Soviet earth magnetosphere studying satellite

Kosmos 426 (Космос 426 meaning Cosmos 426), also known as DS-U2-K No.1, was a Soviet satellite which was launched in 1971 as part of the Dnepropetrovsk Sputnik programme. It was a 680 kg spacecraft, which was built by the Yuzhnoye Design Bureau, and was used to study charged particles and radiation in the Earth's magnetosphere.

== Launch ==
A Kosmos-3M carrier rocket, with serial number 65014-101, was used to launch Kosmos 426 into low Earth orbit. The launch took place from Site 132/2 at the Plesetsk Cosmodrome. The launch occurred at 18:10:00 UTC on 4 June 1971, and resulted in the successful insertion of the satellite into orbit.

== Orbit ==
Upon reaching orbit, the satellite was assigned its Kosmos designation, and received the International Designator 1971-052A. The North American Aerospace Defense Command assigned it the catalogue number 05281.

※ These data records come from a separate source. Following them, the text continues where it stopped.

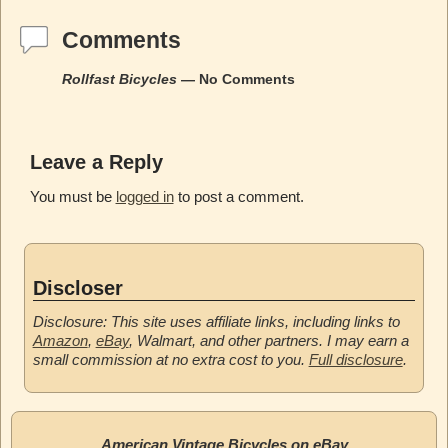
Comments
Rollfast Bicycles
— No Comments
Leave a Reply
You must be
logged in
to post a comment.
Discloser
Disclosure: This site uses affiliate links, including links to
Amazon
,
eBay
, Walmart, and other partners. I may earn a
small commission at no extra cost to you.
Full disclosure
.
American Vintage Bicycles on eBay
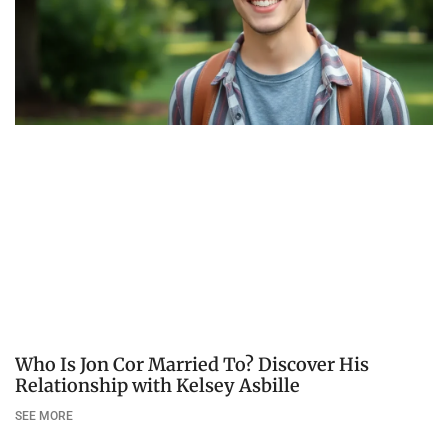
Who Is Jon Cor Married To? Discover His
Relationship with Kelsey Asbille
SEE MORE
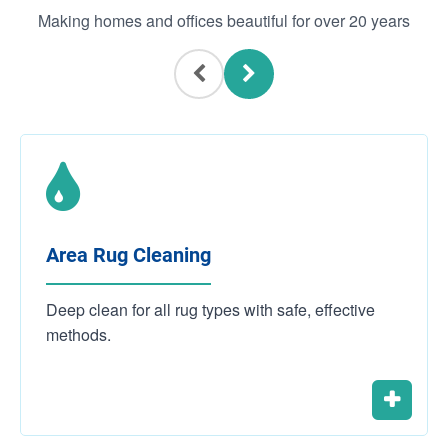
Making homes and offices beautiful for over 20 years
Area Rug Cleaning
Deep clean for all rug types with safe, effective
methods.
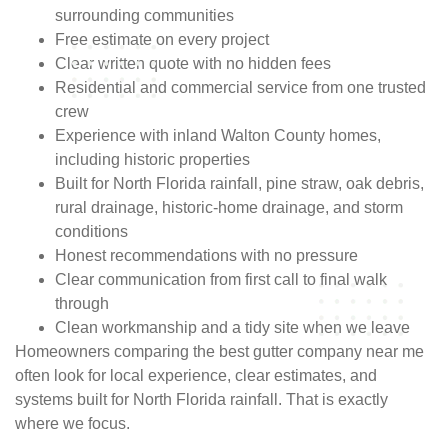
surrounding communities
Free estimate on every project
Clear written quote with no hidden fees
Residential and commercial service from one trusted
crew
Experience with inland Walton County homes,
including historic properties
Built for North Florida rainfall, pine straw, oak debris,
rural drainage, historic-home drainage, and storm
conditions
Honest recommendations with no pressure
Clear communication from first call to final walk
through
Clean workmanship and a tidy site when we leave
Homeowners comparing the best gutter company near me
often look for local experience, clear estimates, and
systems built for North Florida rainfall. That is exactly
where we focus.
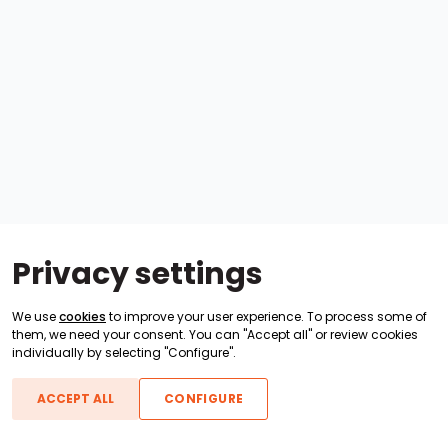
Privacy settings
We use
cookies
to improve your user experience. To process some of
them, we need your consent. You can "Accept all" or review cookies
individually by selecting "Configure".
ACCEPT ALL
CONFIGURE
Boats For Sale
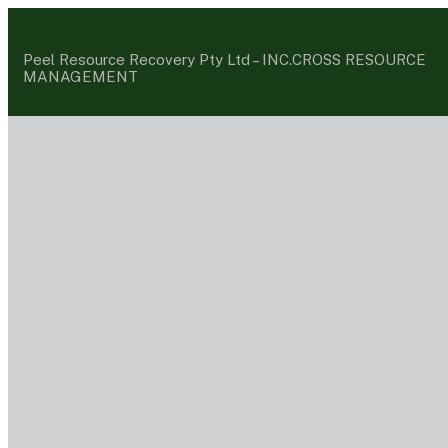
Peel Resource Recovery Pty Ltd –
INC.CROSS RESOURCE
MANAGEMENT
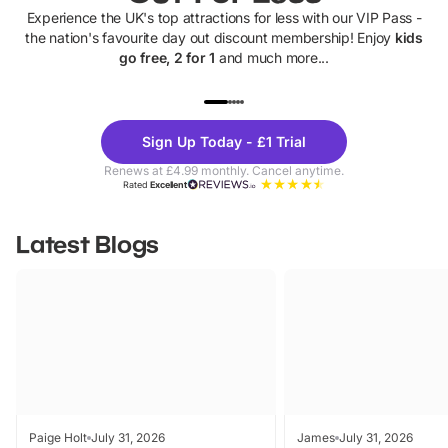
Experience the UK's top attractions for less with our VIP Pass -
the nation's favourite day out discount membership! Enjoy
kids
go free, 2 for 1
and much more...
UP TO 40% OFF
UP TO 40%
Theme
Cine
Sign Up Today - £1 Trial
Parks
Ticke
Renews at £4.99 monthly. Cancel anytime.
Rated
Excellent
Latest Blogs
Paige Holt
July 31, 2026
James
July 31, 2026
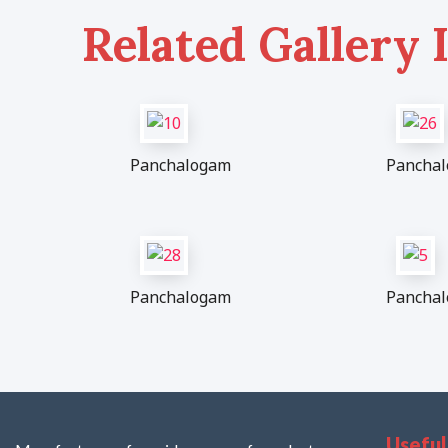
Related Gallery 
Panchalogam
Pancha
Panchalogam
Pancha
Useful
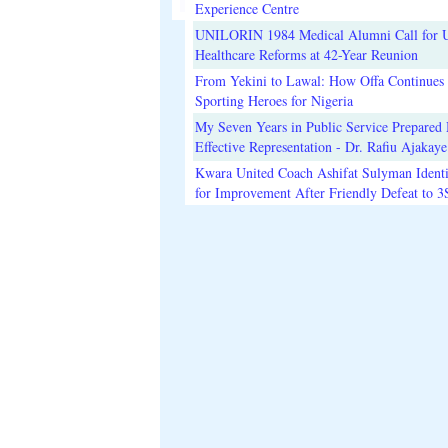
Experience Centre
UNILORIN 1984 Medical Alumni Call for 
Healthcare Reforms at 42-Year Reunion
From Yekini to Lawal: How Offa Continues 
Sporting Heroes for Nigeria
My Seven Years in Public Service Prepared 
Effective Representation - Dr. Rafiu Ajakaye
Kwara United Coach Ashifat Sulyman Identi
for Improvement After Friendly Defeat to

Kosmos 426 was the only DS-U2-K satellite to be launched. It was operated in an orbit with a perigee of 388 km, an apogee of 1993 km, 74 degrees of inclination, and an orbital period of 109.2 minutes. It was operated until 12 January 1972, and subsequently remained in orbit until it decayed and reentered the atmosphere on 11 May 2002.